How to end the relationship


But if it's time to bid farewell, be very careful about how you elect to handle the break-up of a bad client relationship. The way the break-up is handled will influence the reputation of you and your business in the future. And remember, more people will communicate bad news about your firm than communicate good news. Often, a frank face-to-face discussion with the client is far better than sending a formal termination letter.


During the fourth meeting with a new client, Tipler says she decided to resign the business.


"I could see that we were going to clash, so I just told them I didn't think we were the right fit. He was shocked that anyone would refuse his business, but I'm so glad I made the decision early on."

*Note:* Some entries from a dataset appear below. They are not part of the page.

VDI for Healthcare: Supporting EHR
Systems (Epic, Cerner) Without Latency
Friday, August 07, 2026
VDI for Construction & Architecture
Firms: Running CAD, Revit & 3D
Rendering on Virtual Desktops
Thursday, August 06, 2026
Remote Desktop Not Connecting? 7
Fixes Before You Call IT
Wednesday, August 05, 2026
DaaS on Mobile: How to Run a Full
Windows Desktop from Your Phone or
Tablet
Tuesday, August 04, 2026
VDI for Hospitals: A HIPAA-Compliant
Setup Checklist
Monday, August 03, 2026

Lisa Murray of Brisbane's Revive Coaching advises people to leave the relationship intact, even when resigning a client.


"Try and leave things on good terms. Lots of people go into who was right and wrong when resigning business, but I'd leave that out of the conversation. You never know who a bad client might refer you way down the track," Murray says.


Walker says if you're unable to fulfil contract requirements, consider referring the client to a colleague who can.

"And be up front about why you're referring the business by having a roundtable discussion or via a briefing document," Walker says.


"Don't make excuses when trying to get out of a client relationship – be open and honest."


"And if your business has made a mistake and your client wants to walk, openly admit to the mistake and issue an apology," he says. "People crack it when they're lied to. Honesty is always the best policy."


BREAKOUT: What makes a bad client?


Overly critical: Honest feedback can be valuable, but some clients go beyond honesty and constantly complain, making you feel bad about your work.


Not enough communication: When a client keeps communications short and sweet, it can be great. But make sure you're properly briefed. If you've asked for clearer communication and it's not forthcoming, it might be time to look to greener pastures.


Slow payers: Have a look back through your invoices and see how long it takes your clients to pay you. Are they paying on agreed terms, or do they quibble about the invoice? Make sure your clients are sticking to your payment terms.


Not enough money: We've all taken on jobs that don't pay as much as you'd like, but don't invest huge slabs of time in low-paying jobs.


Disorganisation: If a disorganised client is causing problems for your business, it might be time to take stock. The client is well within their rights to operate that way, but don't let their disorganisation be your problem.


Unbalanced people: If the client is on an emotional rollercoaster, and especially if those emotions interfere with your work, then think about walking away. Staying away from unbalanced people will make your job much easier.